*Aufgabe*. Setze den Bericht über Sigmar Gabriels Kritik an der Bundesregierung nach seinem letzten Satz fort.

*Textabschnitt*.

Der SPD-Vorsitzender Sigmar Gabriel hat vor einem Parlamentsvorbehalt für den EU-Rettungsschirm, wie ihn Teile von CDU und FDP planen, gewarnt. Das Instrument sei dann nicht mehr handlungsfähig. In der Diskussion um die Libyen-Politik der Bundesregierung sieht er vor allem Angela Merkel der Pflicht. Statt Westerwelles Rücktritt müsse man eigentlich den der Bundeskanzlerin fordern.
Vor allem im Umgang mit der Euro-Krise sieht Gabriel die Bundesregierung in einer desolaten Verfassung: „Als wir in die Sommerpause gegangen sind, haben wir uns gedacht, schlimmer kann es mit dieser Regierung eigentlich nicht werden. Aber jetzt müssen wir zugeben, wir haben uns getäuscht“, beschrieb der Parteivorsitzende am Montag in Berlin nach einer SPD-Präsidiumssitzung die Situation. Während der größten Krise der Europäischen Union biete die Koalition lediglich orientierungslose Politik an.
Dabei gebe es keine einfachen Lösungen in der Euro-Krise, räumte Gabriel ein. Anspruchsvolle Lösungen würden aber erst recht von keiner Regierung erarbeitet, „die nichts anderes zu tun hat als an jedem neuen Tag ihr eigenes Chaos zu verbreiten.“ Diese Einschätzung sieht der SPD-Vorsitzende inzwischen auch in Union und FDP verbreitet.
Sowohl im Kabinett als auch in den Parteispitzen der Regierungskoalition werde die Autorität der Bundeskanzlerin zunehmend in Frage gestellt.

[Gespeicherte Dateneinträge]
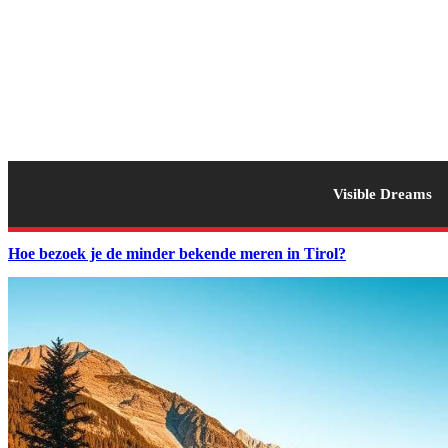
Visible Dreams
Hoe bezoek je de minder bekende meren in Tirol?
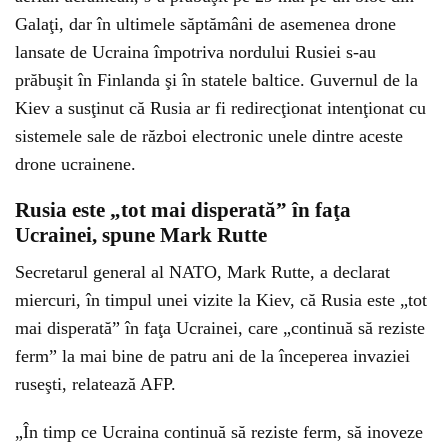
Galaţi, dar în ultimele săptămâni de asemenea drone
lansate de Ucraina împotriva nordului Rusiei s-au
prăbuşit în Finlanda şi în statele baltice. Guvernul de la
Kiev a susţinut că Rusia ar fi redirecţionat intenţionat cu
sistemele sale de război electronic unele dintre aceste
drone ucrainene.
Rusia este „tot mai disperată” în faţa
Ucrainei, spune Mark Rutte
Secretarul general al NATO, Mark Rutte, a declarat
miercuri, în timpul unei vizite la Kiev, că Rusia este „tot
mai disperată” în faţa Ucrainei, care „continuă să reziste
ferm” la mai bine de patru ani de la începerea invaziei
ruseşti, relatează AFP.
„În timp ce Ucraina continuă să reziste ferm, să inoveze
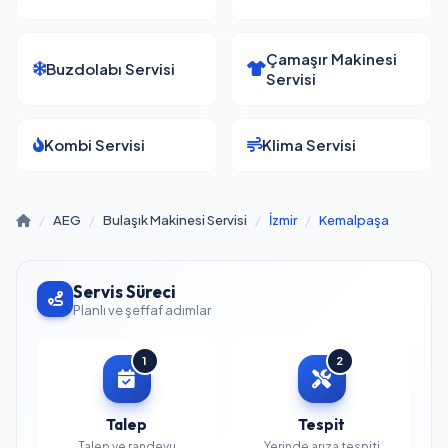
Çamaşır Makinesi
Buzdolabı Servisi
Servisi
Kombi Servisi
Klima Servisi
/
AEG
/
Bulaşık Makinesi Servisi
/
İzmir
/
Kemalpaşa
Servis Süreci
Planlı ve şeffaf adımlar
1
2
Talep
Tespit
Talep ve randevu
Yerinde arıza tespiti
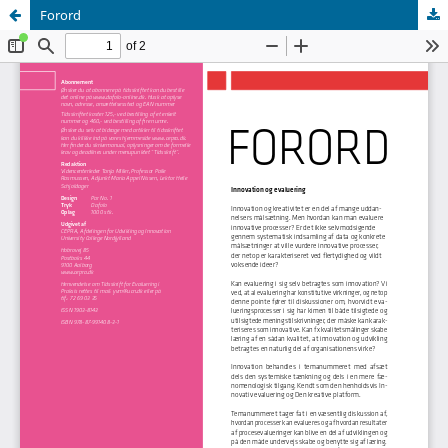
Forord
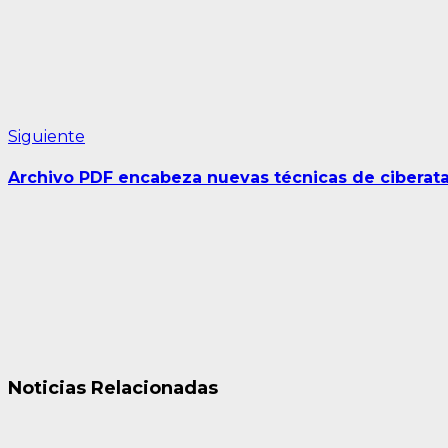
Siguiente
Siguiente
entrada:
Archivo PDF encabeza nuevas técnicas de ciberata
Noticias Relacionadas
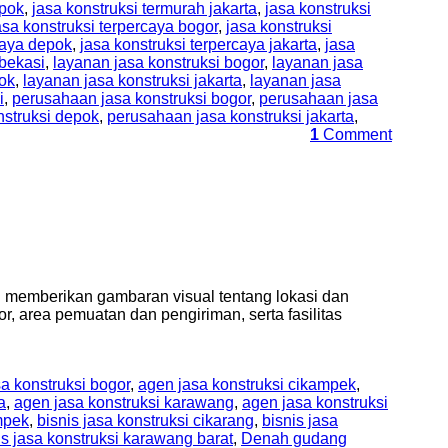
epok
,
jasa konstruksi termurah jakarta
,
jasa konstruksi
asa konstruksi terpercaya bogor
,
jasa konstruksi
caya depok
,
jasa konstruksi terpercaya jakarta
,
jasa
 bekasi
,
layanan jasa konstruksi bogor
,
layanan jasa
pok
,
layanan jasa konstruksi jakarta
,
layanan jasa
i
,
perusahaan jasa konstruksi bogor
,
perusahaan jasa
nstruksi depok
,
perusahaan jasa konstruksi jakarta
,
1
Comment
memberikan gambaran visual tentang lokasi dan
, area pemuatan dan pengiriman, serta fasilitas
a konstruksi bogor
,
agen jasa konstruksi cikampek
,
a
,
agen jasa konstruksi karawang
,
agen jasa konstruksi
ampek
,
bisnis jasa konstruksi cikarang
,
bisnis jasa
is jasa konstruksi karawang barat
,
Denah gudang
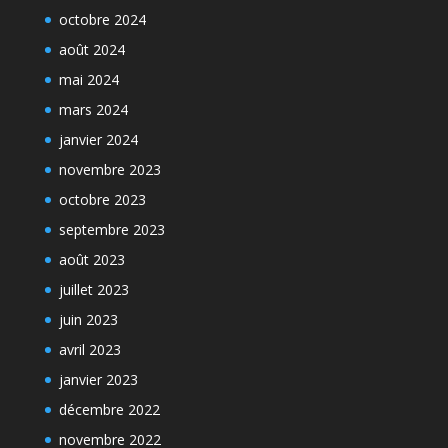
octobre 2024
août 2024
mai 2024
mars 2024
janvier 2024
novembre 2023
octobre 2023
septembre 2023
août 2023
juillet 2023
juin 2023
avril 2023
janvier 2023
décembre 2022
novembre 2022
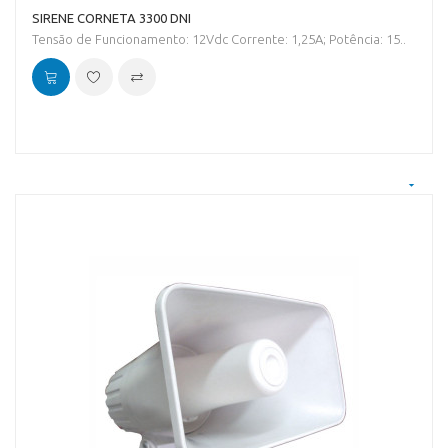
SIRENE CORNETA 3300 DNI
Tensão de Funcionamento: 12Vdc Corrente: 1,25A; Potência: 15..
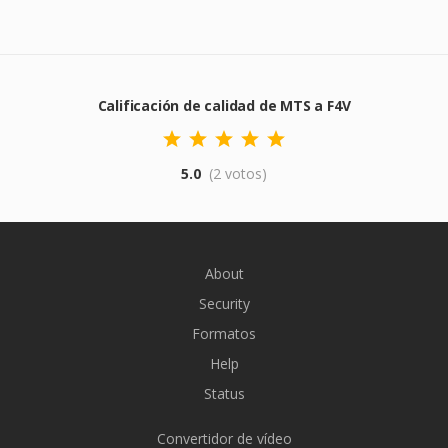
Calificación de calidad de MTS a F4V
5.0
(2 votos)
About
Security
Formatos
Help
Status
Convertidor de vídeo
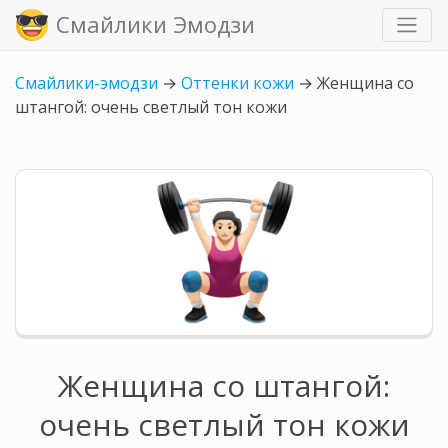
Смайлики Эмодзи
Смайлики-эмодзи
→
Оттенки кожи
→
Женщина со
штангой: очень светлый тон кожи
Женщина со штангой:
очень светлый тон кожи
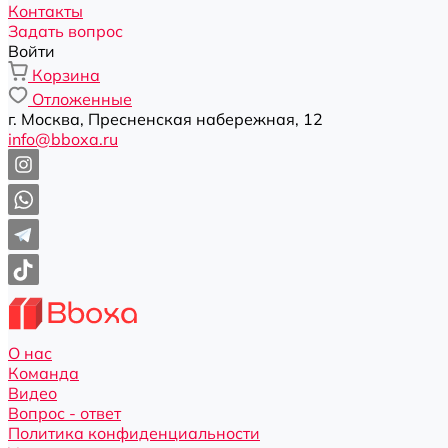
Контакты
Задать вопрос
Войти
Корзина
Отложенные
г. Москва, Пресненская набережная, 12
info@bboxa.ru
О нас
Команда
Видео
Вопрос - ответ
Политика конфиденциальности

*Ergebnis*.
Verspielte Glaubwürdigkeit
Eine klare Absage erteilte Gabriel dem Vorhaben aus den Fraktionen von Union und FDP, den Euro-Rettungsschirm mit einem Parlamentsvorbehalt auszustatten. Sollten alle 17 Euro-Länder jeweils über einzelne Arbeitsschritte abstimmen, wäre das Instrument wirkungslos: „Das macht den Rettungsschirm handlungsunfähig“, so die Warnung.
Der SPD-Vorsitzende kritsierte zudem, dass aus der Regierung heraus nicht die deutschen Interessen verdeutlicht würden. Es müsse klar gemacht werden, „dass Deutschland der große politische und wirtschaftliche Gewinner der europäischen Einigung ist und als Exportnation vom Euro profitiert.“ Zudem bringe eine Ideologisierung der Euro-Bonds Deutschland bei der Lösung der Krise nicht weiter.
Aus SPD-Sicht wären die folgenden Schritte notwendig.
- Es muss klar gemacht werden, dass es keinen bequemen Weg aus der Krise gibt.
- Der Rettungsschirm muss zügig umgesetzt werden – ohne Parlamentsvorbehalt in 17 Euro-Ländern.
- In Verbindung mit dem Rettungsschirm soll Einfluss genommen werden auf die Haushaltspolitik der betroffenen Länder.
- Einführung einer Finanztransaktionssteuer.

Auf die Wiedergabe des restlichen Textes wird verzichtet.